◆ Exercise requirements
Turn every line of the entries below into a numbered list, skipping blank lines and leaving out the pictures.

Start Exercise data

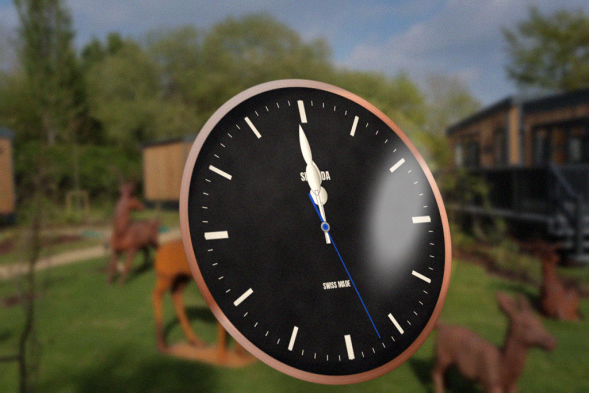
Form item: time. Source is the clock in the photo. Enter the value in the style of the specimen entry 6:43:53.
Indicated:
11:59:27
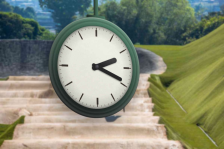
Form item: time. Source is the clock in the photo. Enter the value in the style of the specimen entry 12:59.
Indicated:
2:19
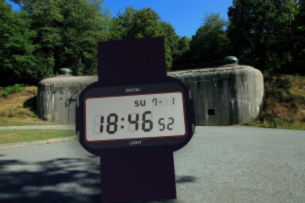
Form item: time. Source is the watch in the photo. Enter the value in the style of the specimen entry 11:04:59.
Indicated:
18:46:52
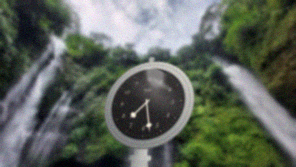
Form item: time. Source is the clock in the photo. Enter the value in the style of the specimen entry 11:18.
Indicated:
7:28
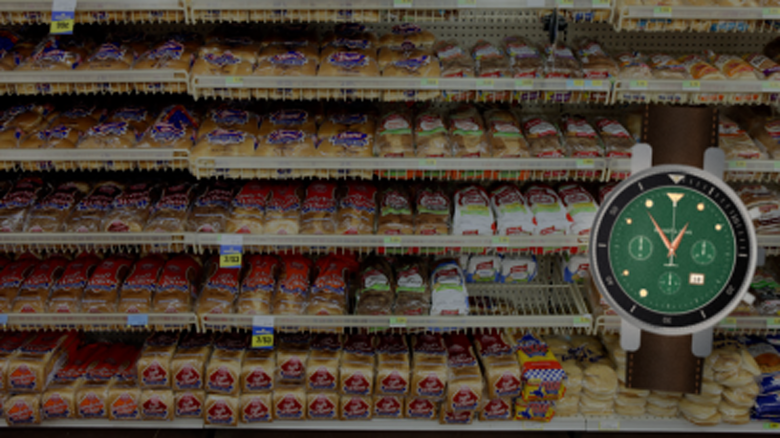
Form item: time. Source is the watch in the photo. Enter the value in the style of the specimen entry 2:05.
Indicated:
12:54
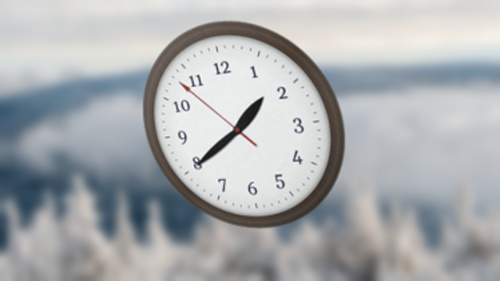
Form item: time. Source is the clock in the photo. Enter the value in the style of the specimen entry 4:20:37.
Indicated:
1:39:53
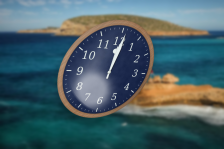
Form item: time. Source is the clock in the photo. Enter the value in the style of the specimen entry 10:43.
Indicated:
12:01
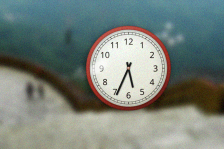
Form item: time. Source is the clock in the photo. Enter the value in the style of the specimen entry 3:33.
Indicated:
5:34
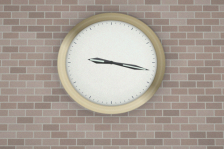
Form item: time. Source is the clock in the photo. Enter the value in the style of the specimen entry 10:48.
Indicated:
9:17
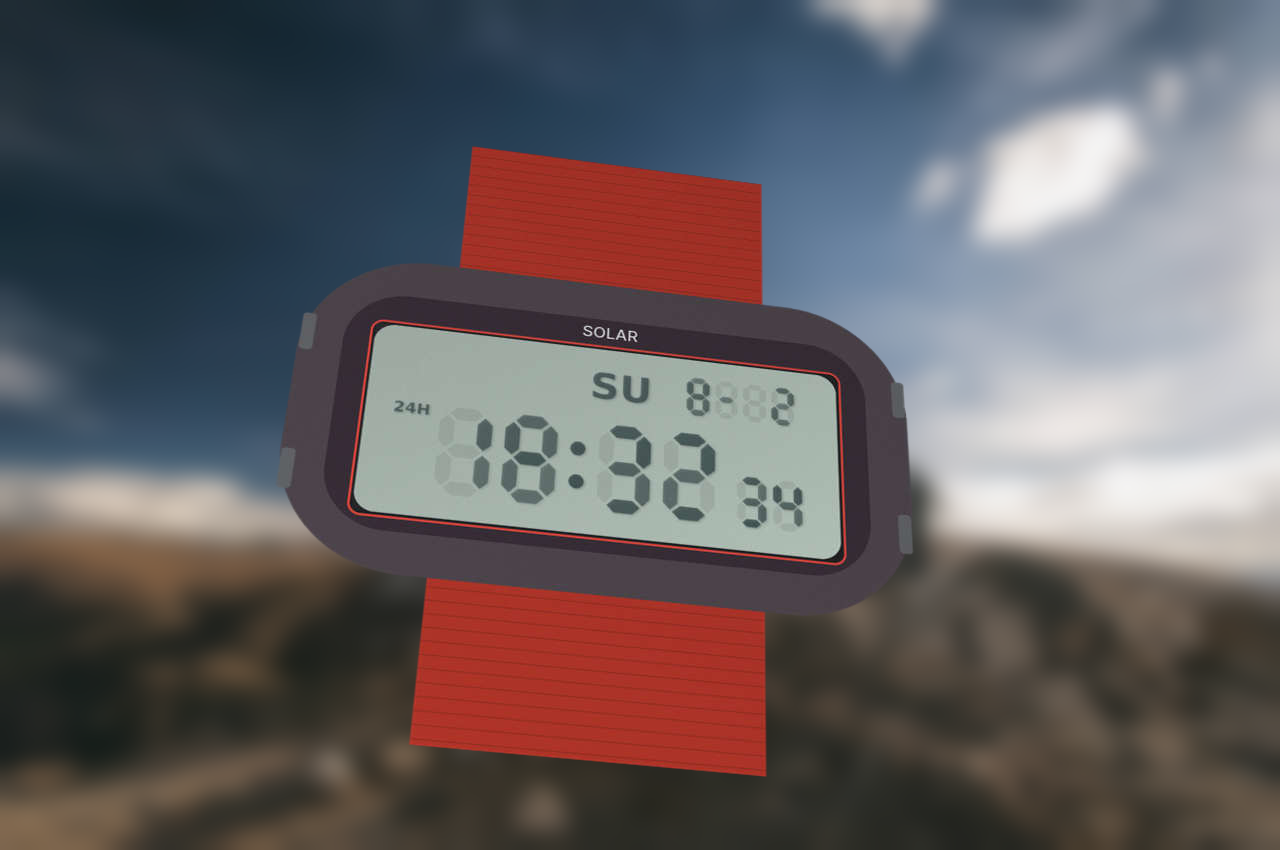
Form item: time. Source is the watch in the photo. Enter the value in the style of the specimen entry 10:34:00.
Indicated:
18:32:34
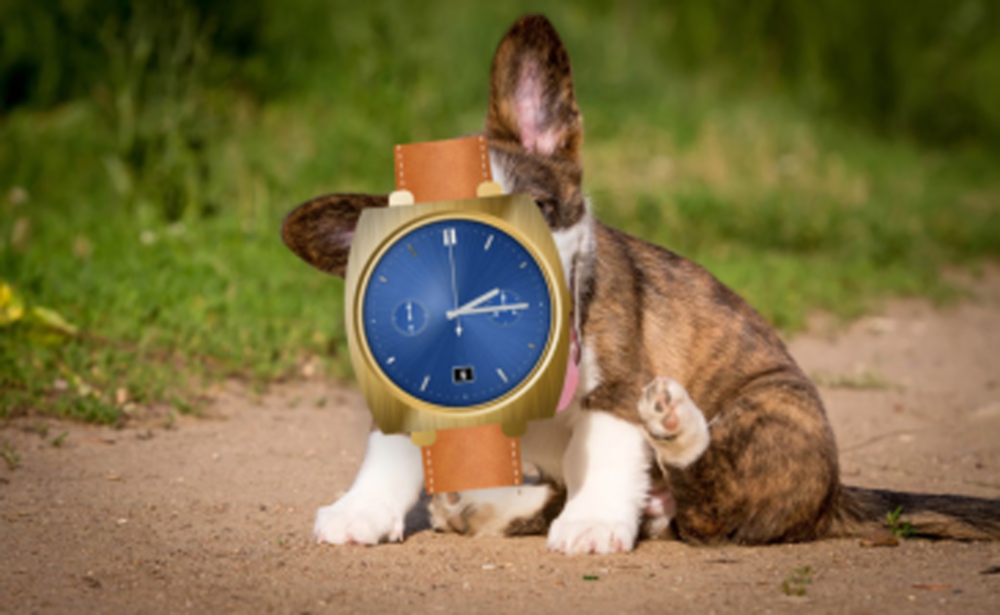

End Exercise data

◆ Reply to the task
1. Form item: time. Source is the clock in the photo. Enter the value in the style of the specimen entry 6:43:53.
2. Indicated:
3. 11:59:27
4. Form item: time. Source is the clock in the photo. Enter the value in the style of the specimen entry 12:59.
5. Indicated:
6. 2:19
7. Form item: time. Source is the watch in the photo. Enter the value in the style of the specimen entry 11:04:59.
8. Indicated:
9. 18:46:52
10. Form item: time. Source is the clock in the photo. Enter the value in the style of the specimen entry 11:18.
11. Indicated:
12. 7:28
13. Form item: time. Source is the watch in the photo. Enter the value in the style of the specimen entry 2:05.
14. Indicated:
15. 12:54
16. Form item: time. Source is the clock in the photo. Enter the value in the style of the specimen entry 4:20:37.
17. Indicated:
18. 1:39:53
19. Form item: time. Source is the clock in the photo. Enter the value in the style of the specimen entry 10:43.
20. Indicated:
21. 12:01
22. Form item: time. Source is the clock in the photo. Enter the value in the style of the specimen entry 3:33.
23. Indicated:
24. 5:34
25. Form item: time. Source is the clock in the photo. Enter the value in the style of the specimen entry 10:48.
26. Indicated:
27. 9:17
28. Form item: time. Source is the watch in the photo. Enter the value in the style of the specimen entry 10:34:00.
29. Indicated:
30. 18:32:34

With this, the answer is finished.